Lighting Types and Light Coverage

Using a grow light is a great way to extend your growing season. You should consider a grow light if you want to grow vegetables or fruit plants in the winter. There are several types of grow lights available, each produce different types of light that will benefit your plants in different ways at different stages of plant life.

T-5 Fluorescent Grow Lights

Use less energy and provide a more intense light than standard fluorescent. T-5 full spectrum lamps are better than fluorescent lamps because they are thinner, lighter and more efficient, and capable of producing greater intensity. T-5 lights can be placed close to the top of your plants since they do not produce much heat.


Metal Halide Grow Lights

MH emit the violet and blue portions of the sun’s light spectrum. This is the kind of light that is found during springtime. MH lights help the plants develop a compact green growth and a stronger root system which will help them be more disease resistant. MH light is best for starting plants and supporting them while they are in early stage of life. They do produce some heat and you will want to keep at least 24 inches between the lamp and top of the plant.

High-Pressure Sodium Lights

HPS Lamps produce more of the orange and red spectrum. This light spectrum naturally occurs during late summer and fall.

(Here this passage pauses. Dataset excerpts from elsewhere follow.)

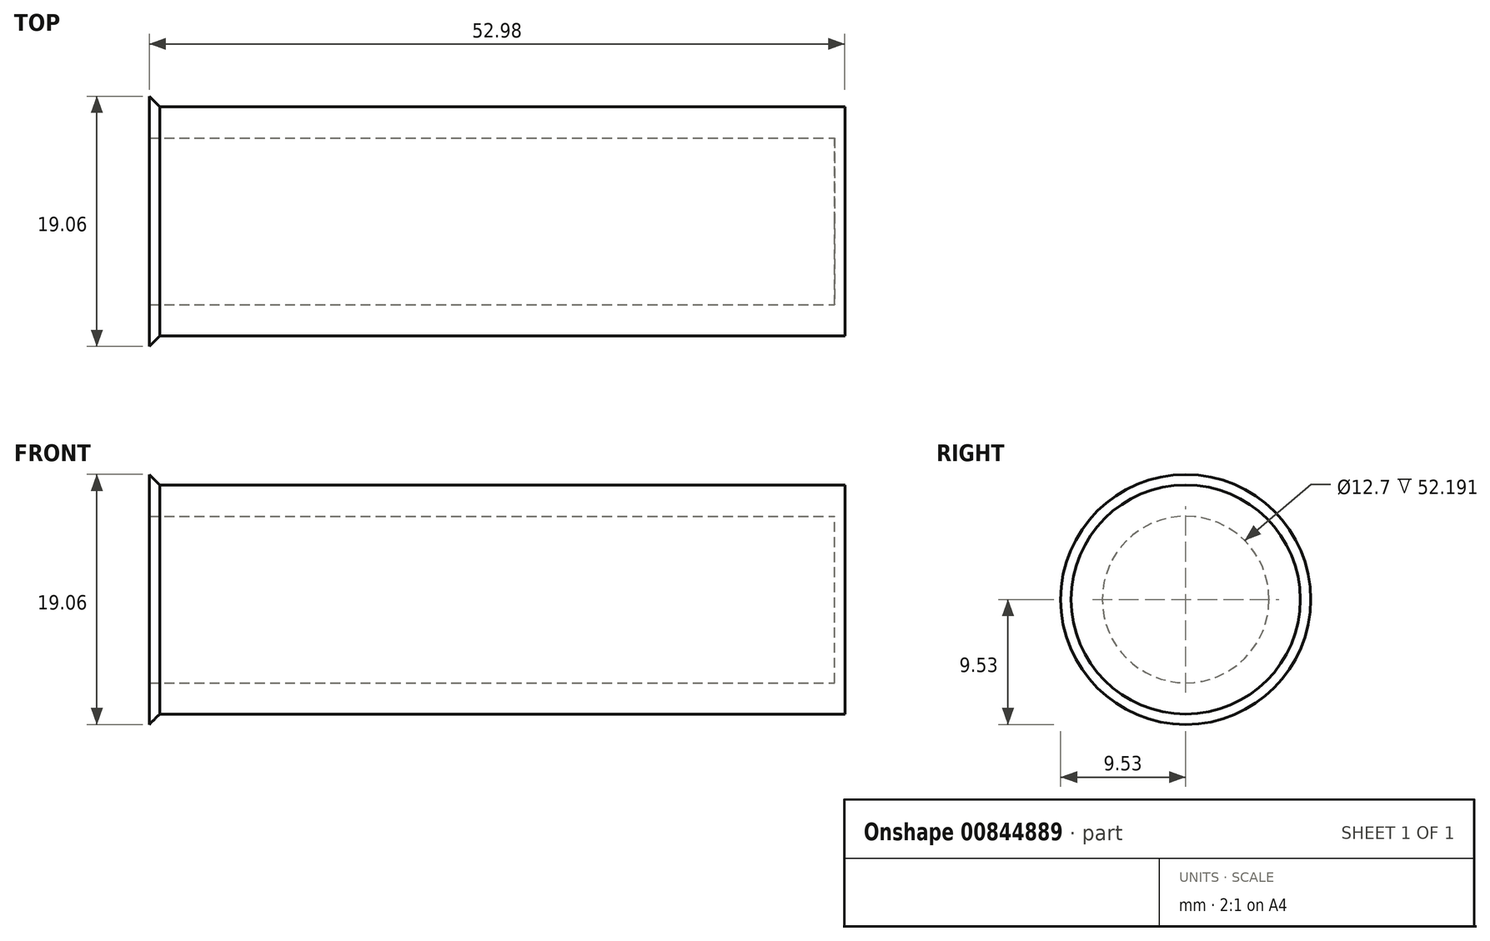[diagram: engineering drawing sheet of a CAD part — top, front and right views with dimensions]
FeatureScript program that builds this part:
annotation { "Feature Type Name" : "Feature", "Feature Type Description" : "" }
export const myFeature = defineFeature(function(context is Context, id is Id, definition is map)
    precondition{}
    {
        {
            var Q0;
            Q0=qCreatedBy(makeId("Front.planeOp"),FACE);
            var sketch = newSketch(context, id + "F0", { "sketchPlane" : qUnion([Q0])});
            skLineSegment(sketch, "E0", {"start": v(0, 0) * mm, "end": v(0, 9.53) * mm});
            skLineSegment(sketch, "E1", {"start": v(52.98, 8.73) * mm, "end": v(52.98, 0) * mm});
            skLineSegment(sketch, "E2", {"start": v(52.98, 0) * mm, "end": v(0, 0) * mm, "construction": true});
            skLineSegment(sketch, "E3", {"start": v(0, 9.53) * mm, "end": v(0.8, 8.73) * mm});
            skLineSegment(sketch, "E4", {"start": v(0.8, 8.73) * mm, "end": v(52.98, 8.73) * mm});
            skLineSegment(sketch, "E5", {"start": v(52.2, 6.35) * mm, "end": v(0, 6.35) * mm});
            skLineSegment(sketch, "E6", {"start": v(52.2, 6.35) * mm, "end": v(52.2, 0) * mm});
            skLineSegment(sketch, "E7", {"start": v(52.2, 0) * mm, "end": v(52.98, 0) * mm});
            skSolve(sketch);
        }
        {
            var Q0;
            Q0=makeQuery(id+"F0.imprint","IMPRINT",FACE,{"disambiguationData":[TD([[makeQuery(id+"F0.imprint","IMPRINT",EDGE,{"derivedFrom":sQuery(id+"F0.wireOp",EDGE,"E1")}),-1.0]])]});
            var Q1;
            Q1=sQuery(id+"F0.wireOp",EDGE,"E2");
            revolve(context, id + "F1", {"surfaceOperationType" : NewSurfaceOperationType.NEW, "entities" : qUnion([Q0]), "axis" : qUnion([Q1]), "revolveType" : RevolveType.FULL});
        }
    });
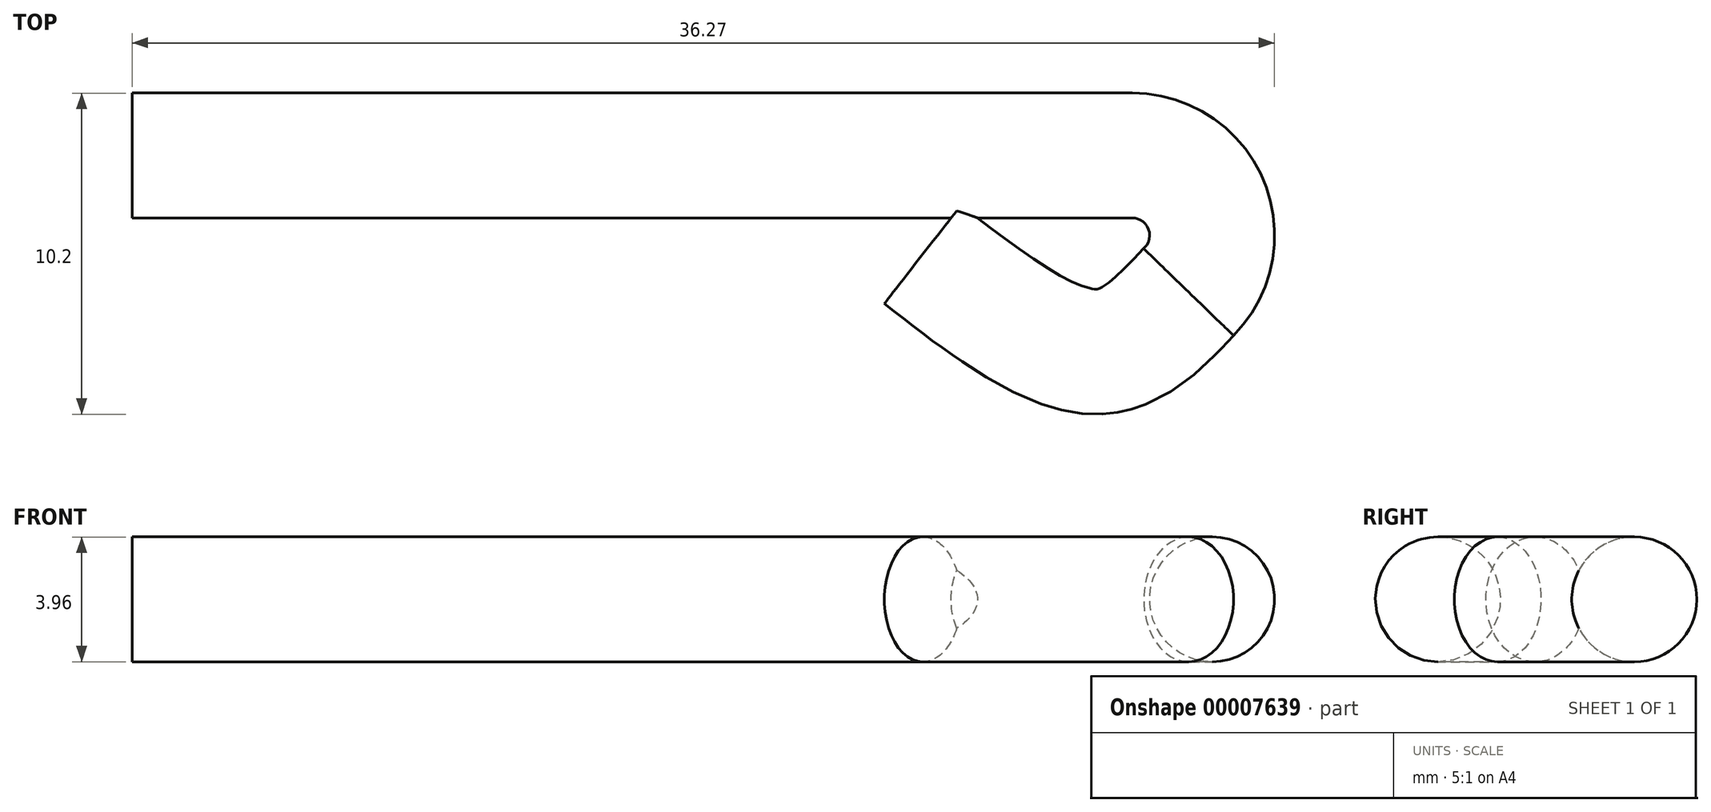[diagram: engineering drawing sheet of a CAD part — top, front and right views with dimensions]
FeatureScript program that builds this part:
annotation { "Feature Type Name" : "Feature", "Feature Type Description" : "" }
export const myFeature = defineFeature(function(context is Context, id is Id, definition is map)
    precondition{}
    {
        {
            var Q0;
            Q0=qCreatedBy(makeId("Top.planeOp"),FACE);
            var sketch = newSketch(context, id + "F0", { "sketchPlane" : qUnion([Q0])});
            skLineSegment(sketch, "E0", {"start": v(0, 0) * mm, "end": v(31.75, 0) * mm});
            skArc(sketch, "E1", {"start": v(31.75, 0) * mm, "mid": v(34.1, -1.57) * mm, "end": v(33.54, -4.34) * mm});
            skFitSpline(sketch, "E2", {"points": [v(33.54, -4.34) * mm, v(30.69, -6.23) * mm, v(25.1, -3.14) * mm], "startDerivative": vector(-6.13, -6.56) * mm, "endDerivative": vector(-10.52, 8.2) * mm});
            skSolve(sketch);
        }
        {
            var Q0;
            Q0=qCreatedBy(makeId("Right.planeOp"),FACE);
            var sketch = newSketch(context, id + "F1", { "sketchPlane" : qUnion([Q0])});
            skCircle(sketch, "E3", {"center": v(0, 0) * mm, "radius": 1.98 * mm});
            skSolve(sketch);
        }
        {
            var Q0;
            Q0=makeQuery(id+"F1.imprint","IMPRINT",FACE,{"disambiguationData":[TD([[makeQuery(id+"F1.imprint","IMPRINT",EDGE,{"derivedFrom":sQuery(id+"F1.wireOp",EDGE,"E3")}),1.0]])]});
            var Q1;
            Q1=sQuery(id+"F0.wireOp",EDGE,"E0");
            var Q2;
            Q2=sQuery(id+"F0.wireOp",EDGE,"E1");
            var Q3;
            Q3=sQuery(id+"F0.wireOp",EDGE,"E2");
            sweep(context, id + "F2", {"profiles" : qUnion([Q0]), "path" : qUnion([Q1, Q2, Q3])});
        }
    });
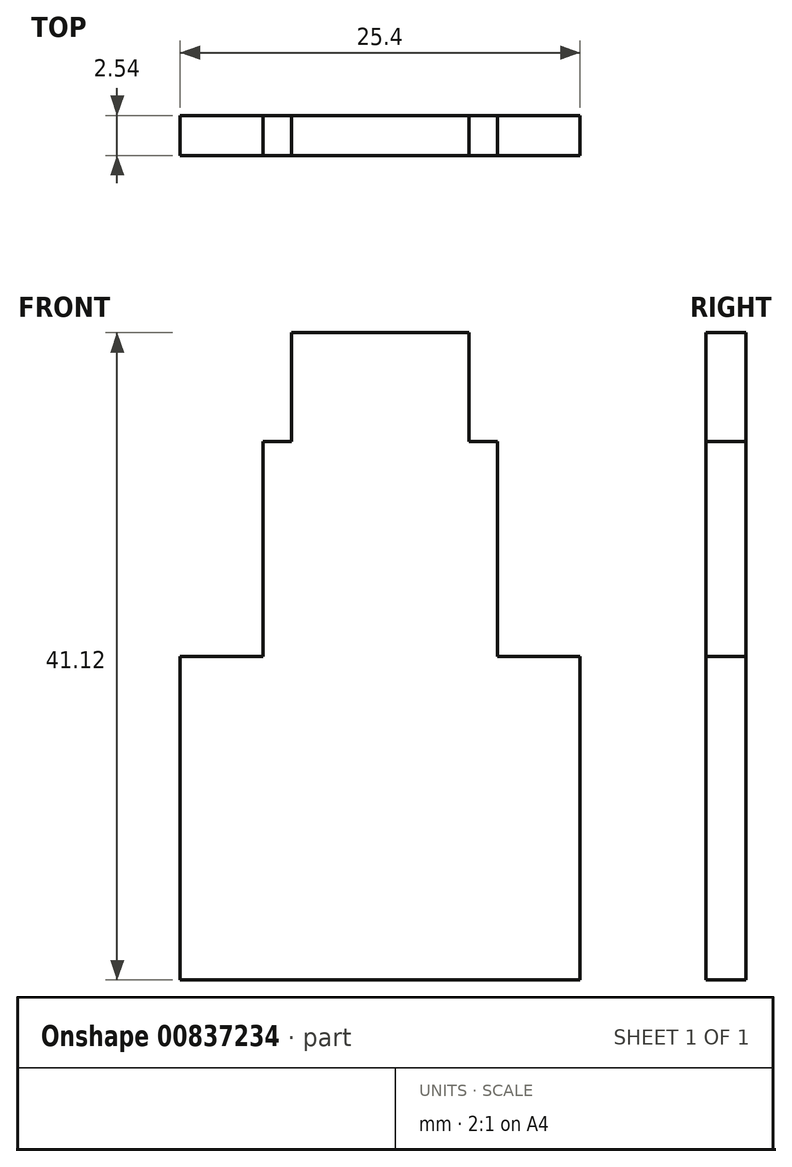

HPS encourage flower production, bulking and ripening of fruits and flowers. HPS light is best for flowering stage. HPS lamps do produce heat and will need to be placed 2 to 4 feet above the tops of your plants.


The wattage of the light will determine how much light coverage you will get. Manufacture specifications recommend -
1000 watt lamp to cover 7' x 7' area
600 watt lamp 6' x 6' area
400 watt lamp 4x4 area
250 watt lamp 3' x 3'
For better results and maximum yield you will want to increase the available light and use the following recommendation -
1000 watt lamp to cover a 4' x 4' area
600 watt lamp for 3' x 3' area
400 watt lamp for 2' x 2' area
250 watt system for 1' x 1' area
To calculate your monthly electric cost, multiply bulb watt times the number hours operational and divide by 1000. This will give you the Kilowatt Hours used - Example 400 watt bulb 18 hours a day would be 7.2 kilowatts. Check your bill for the cost of each Kilowatt-hour. Then multiply the number of kilowatt-hours used by the cost of a kilowatt-hour (K/hr) to figure the cost to run your light.